:: Excerpted records ::
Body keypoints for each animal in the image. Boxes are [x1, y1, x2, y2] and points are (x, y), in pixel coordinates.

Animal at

--

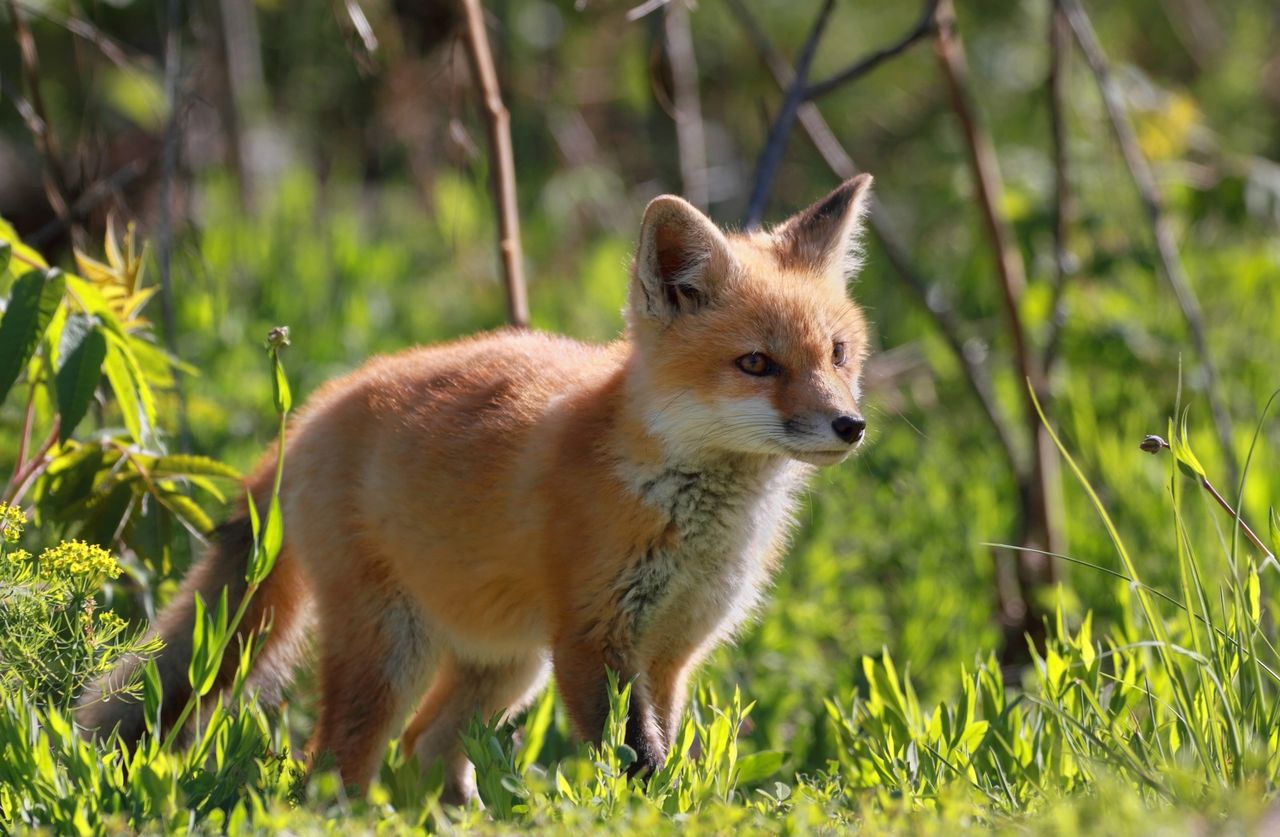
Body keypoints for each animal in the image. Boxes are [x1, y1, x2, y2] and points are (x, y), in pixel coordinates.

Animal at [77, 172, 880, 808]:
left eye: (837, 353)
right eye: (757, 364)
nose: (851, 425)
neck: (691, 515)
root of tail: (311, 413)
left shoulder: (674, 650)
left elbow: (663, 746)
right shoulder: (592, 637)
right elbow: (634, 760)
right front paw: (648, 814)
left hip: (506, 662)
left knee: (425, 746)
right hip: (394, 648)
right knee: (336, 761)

==

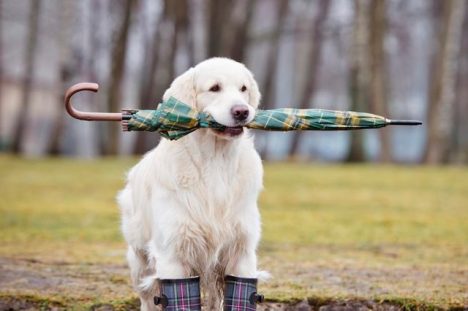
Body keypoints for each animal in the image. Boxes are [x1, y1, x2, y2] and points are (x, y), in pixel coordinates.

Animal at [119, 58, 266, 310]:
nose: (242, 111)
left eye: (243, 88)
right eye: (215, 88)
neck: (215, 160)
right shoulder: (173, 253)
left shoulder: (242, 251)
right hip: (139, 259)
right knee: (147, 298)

:: Task prompt ::
Reproduce only the lines above spanning from the line containing "right eye: (757, 364)" through the line containing "right knee: (336, 761)", word for word.

:: Output of the task ::
right eye: (757, 364)
nose: (851, 425)
neck: (691, 515)
root of tail: (311, 413)
left shoulder: (674, 650)
left elbow: (663, 746)
right shoulder: (592, 637)
right elbow: (634, 760)
right front paw: (648, 814)
left hip: (506, 662)
left knee: (425, 746)
right hip: (394, 648)
right knee: (336, 761)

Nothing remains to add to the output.